Dafydd Iwan - never-ending tour |
He
started giving anniversary tours in the early 1980s with the band Ar Log (For Sale). These events have now
become so frequent that one can say that like Bob Dylan, Dafydd Iwan is on a
never ending tour. It has always seemed to me that he has a lot in common with
Bob Dylan, though he insists it’s the American’s model of political protest
rather than his music that has had most influence.
Dafydd
Iwan first came to prominence in the 1960s as a student activist with Cymdeithas yr Iaith (the Welsh Language
Society), and especially its campaign for bilingual road signs. Peintio’r Byd
yn Wyrdd (‘Painting the World Green’) was one of Dafydd’s
most notable anthems of that era. He was ‘discovered’ by the television news
programme Y Dydd (The Day) and given
a weekly slot. As a result he became “perhaps the first modern Welsh language
singer to become a teenage idol”, to quote the sleeve of his first record in
1966.
He
became chairman of Cymdeithas yr iaith between 1968 and 1971, one of the most dynamic
periods in the Language Society’s history. This was due in part to its stand-off
with George Thomas, the Labour Secretary of State for Wales who had adopted a
stridently anti-language profile. In particular George Thomas ardently
supported the Investiture of Prince Charles at Caernarfon Castle in 1969, which
Cymdeithas yr Iaith opposed. Dafydd’s satirical
anthem against the event was entitled ‘Carlo’.

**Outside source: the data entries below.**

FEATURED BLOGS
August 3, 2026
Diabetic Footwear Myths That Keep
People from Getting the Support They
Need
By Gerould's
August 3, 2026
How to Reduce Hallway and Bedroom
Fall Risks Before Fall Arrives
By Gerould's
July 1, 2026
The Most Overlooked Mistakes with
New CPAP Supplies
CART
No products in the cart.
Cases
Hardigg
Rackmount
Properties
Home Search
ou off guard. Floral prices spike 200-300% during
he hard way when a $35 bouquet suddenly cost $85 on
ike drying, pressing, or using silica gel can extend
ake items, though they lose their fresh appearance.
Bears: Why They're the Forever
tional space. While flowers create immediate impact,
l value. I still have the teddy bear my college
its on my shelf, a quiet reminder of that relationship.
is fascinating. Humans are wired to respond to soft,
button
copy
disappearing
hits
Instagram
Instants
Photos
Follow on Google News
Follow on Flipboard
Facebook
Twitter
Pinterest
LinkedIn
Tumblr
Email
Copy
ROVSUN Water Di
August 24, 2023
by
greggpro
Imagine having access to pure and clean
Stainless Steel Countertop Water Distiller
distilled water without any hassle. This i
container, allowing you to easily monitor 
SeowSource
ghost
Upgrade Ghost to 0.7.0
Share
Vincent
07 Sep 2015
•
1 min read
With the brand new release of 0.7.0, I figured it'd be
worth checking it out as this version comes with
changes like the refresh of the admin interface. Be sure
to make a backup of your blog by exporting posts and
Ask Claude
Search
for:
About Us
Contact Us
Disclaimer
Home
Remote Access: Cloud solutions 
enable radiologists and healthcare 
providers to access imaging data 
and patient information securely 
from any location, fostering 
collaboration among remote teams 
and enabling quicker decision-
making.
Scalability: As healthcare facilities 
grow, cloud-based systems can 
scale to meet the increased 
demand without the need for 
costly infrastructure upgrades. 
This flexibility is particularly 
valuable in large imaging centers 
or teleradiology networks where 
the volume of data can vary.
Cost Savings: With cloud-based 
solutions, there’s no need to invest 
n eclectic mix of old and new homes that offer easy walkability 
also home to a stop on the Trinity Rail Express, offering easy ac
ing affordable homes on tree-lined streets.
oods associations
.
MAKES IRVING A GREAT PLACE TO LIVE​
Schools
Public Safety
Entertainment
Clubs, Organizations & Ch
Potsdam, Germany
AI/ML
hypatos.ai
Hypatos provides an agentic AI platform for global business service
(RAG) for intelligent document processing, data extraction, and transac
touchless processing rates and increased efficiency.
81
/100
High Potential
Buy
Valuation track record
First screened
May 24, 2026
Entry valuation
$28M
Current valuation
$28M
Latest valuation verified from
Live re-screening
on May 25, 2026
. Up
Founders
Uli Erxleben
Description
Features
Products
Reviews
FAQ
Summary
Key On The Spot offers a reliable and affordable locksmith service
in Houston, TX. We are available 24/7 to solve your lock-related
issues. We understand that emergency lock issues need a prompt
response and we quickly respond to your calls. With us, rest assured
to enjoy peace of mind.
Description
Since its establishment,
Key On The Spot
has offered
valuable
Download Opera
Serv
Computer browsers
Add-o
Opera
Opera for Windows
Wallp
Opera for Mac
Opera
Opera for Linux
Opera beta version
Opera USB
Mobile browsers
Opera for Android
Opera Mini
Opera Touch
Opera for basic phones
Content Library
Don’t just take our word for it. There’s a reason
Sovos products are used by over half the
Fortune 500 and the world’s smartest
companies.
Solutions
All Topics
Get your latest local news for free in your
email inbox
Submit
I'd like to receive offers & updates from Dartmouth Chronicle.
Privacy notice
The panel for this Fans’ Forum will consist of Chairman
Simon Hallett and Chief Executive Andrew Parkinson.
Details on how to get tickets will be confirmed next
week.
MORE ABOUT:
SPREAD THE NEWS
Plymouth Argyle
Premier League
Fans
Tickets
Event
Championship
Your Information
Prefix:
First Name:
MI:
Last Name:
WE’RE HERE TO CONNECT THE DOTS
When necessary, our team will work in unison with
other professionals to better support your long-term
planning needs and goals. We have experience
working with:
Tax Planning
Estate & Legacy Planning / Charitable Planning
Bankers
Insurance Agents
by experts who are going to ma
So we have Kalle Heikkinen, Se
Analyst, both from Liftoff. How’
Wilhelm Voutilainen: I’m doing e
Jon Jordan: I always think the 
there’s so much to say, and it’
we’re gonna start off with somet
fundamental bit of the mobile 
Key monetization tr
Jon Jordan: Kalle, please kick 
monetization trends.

Soon, however, he began a more
conventional career on a number of fronts. He co-founded the record company
Sain (Sound) which became a hugely successful business. Utilising his
qualification as an architect he became involved with the Cymdeithas Tai Gwynedd
housing association, dedicated to providing affordable homes for local people. And
he switched from direct action campaigning to party politics. He stood as
Plaid’s candidate in the two 1974 general elections in Anglesey, became an
influential councillor in Plaid-controlled Gwynedd, and was eventually elected
President of the party in 2003.
Dafydd was born and spent his early
years in in Brynaman on the western edge of the southern coalfield. But when he
was twelve his father, a nonconformist Minister, was called to be a pastor in the
village of Llanuwchllyn near Bala. This upbringing gave Dafydd an instinctively
national rather than local identity. His
was a family of nationalists in any event – grandfather Fred Jones, another
Minister, was one of the founders of Plaid Cymru in 1925.
But what Dafydd’s 50th
anniversary tour underlines is that throughout his career he has never ceased
composing, recording and singing. Undoubtedly this has been his greatest
influence and achievement. As the writer Simon Brooks once said, Dafydd’s songs
have changed the cultural universe in which the Welsh people live.